While this is a problem that I don't know if has a solution, an alternative replace can be implemented in the library that performs in linear time by constructing a new string copying values an replacing on the same iteration. Could std::replace() be disabled somehow?? (SFINAE??)
It ought to be possible to overload it and, if the string is not part of std, have the overloaded version be picked up with ADL. Only if replace() isn't explicitly qualified, of course, which is a problem. But I think immutable strings are the way forward anyway.

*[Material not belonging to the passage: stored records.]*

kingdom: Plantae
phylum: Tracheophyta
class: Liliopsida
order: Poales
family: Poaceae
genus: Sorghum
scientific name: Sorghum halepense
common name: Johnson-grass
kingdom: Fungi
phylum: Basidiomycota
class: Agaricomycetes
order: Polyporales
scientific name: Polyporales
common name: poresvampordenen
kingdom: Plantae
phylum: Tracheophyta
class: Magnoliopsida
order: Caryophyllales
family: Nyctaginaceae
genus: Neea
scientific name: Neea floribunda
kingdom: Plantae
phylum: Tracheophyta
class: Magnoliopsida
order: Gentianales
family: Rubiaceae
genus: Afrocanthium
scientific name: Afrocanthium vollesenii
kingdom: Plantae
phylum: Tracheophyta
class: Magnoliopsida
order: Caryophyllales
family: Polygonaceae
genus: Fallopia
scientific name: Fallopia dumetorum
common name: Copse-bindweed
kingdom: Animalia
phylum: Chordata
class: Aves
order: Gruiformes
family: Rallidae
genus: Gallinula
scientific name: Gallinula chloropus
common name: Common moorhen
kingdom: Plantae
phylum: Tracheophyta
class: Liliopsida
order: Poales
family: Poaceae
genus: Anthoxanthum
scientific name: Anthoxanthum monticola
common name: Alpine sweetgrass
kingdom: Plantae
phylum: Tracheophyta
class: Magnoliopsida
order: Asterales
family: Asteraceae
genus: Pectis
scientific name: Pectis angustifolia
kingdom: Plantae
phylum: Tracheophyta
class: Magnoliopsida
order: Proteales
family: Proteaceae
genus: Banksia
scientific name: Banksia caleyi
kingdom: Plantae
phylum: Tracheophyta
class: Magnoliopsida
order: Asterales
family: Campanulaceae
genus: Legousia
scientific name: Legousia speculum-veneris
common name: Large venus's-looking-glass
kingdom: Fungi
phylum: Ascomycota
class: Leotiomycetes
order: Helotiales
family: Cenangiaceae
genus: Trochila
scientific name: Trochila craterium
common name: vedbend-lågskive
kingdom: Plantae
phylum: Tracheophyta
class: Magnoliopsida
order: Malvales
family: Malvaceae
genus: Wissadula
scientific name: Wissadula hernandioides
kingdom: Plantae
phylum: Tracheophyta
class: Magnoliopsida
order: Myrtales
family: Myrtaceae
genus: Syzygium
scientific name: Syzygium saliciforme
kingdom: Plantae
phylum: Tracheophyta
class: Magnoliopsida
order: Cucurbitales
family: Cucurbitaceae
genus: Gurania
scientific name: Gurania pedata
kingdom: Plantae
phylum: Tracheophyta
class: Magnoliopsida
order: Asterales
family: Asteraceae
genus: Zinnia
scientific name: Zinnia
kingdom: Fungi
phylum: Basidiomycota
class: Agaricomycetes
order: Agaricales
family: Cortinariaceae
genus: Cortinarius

For a UTF-8 string, my proposal offered a mutable random-access byte iterator a const bidirectional character iterator a mutable output character iterator std::replace needs a mutable forward iterator, so you wouldn't be able to apply it to the character iterator. The library wouldn't "let you write worst case code". There is, however, the replace_copy algorithm, which I think does exactly what you need; it takes a pair of input iterators and an output iterator, i.e. something like utf8_string s1 = "......"; utf8_string s2; std::replace_copy(s1.begin(),s1.end(), utf8_string::character_output_iterator(s2), L'x',L'y'); Concerning mutable vs. immutable strings: which is best in any particular case clearly depends on the size of the string, the operation being performed, and whether it has a variable-length encoding. The programmer should be allowed to choose which to use. (An interesting case is where the size or character set changes at run-time, and a run-time choice of algorithm is appropriate.) Regards, Phil.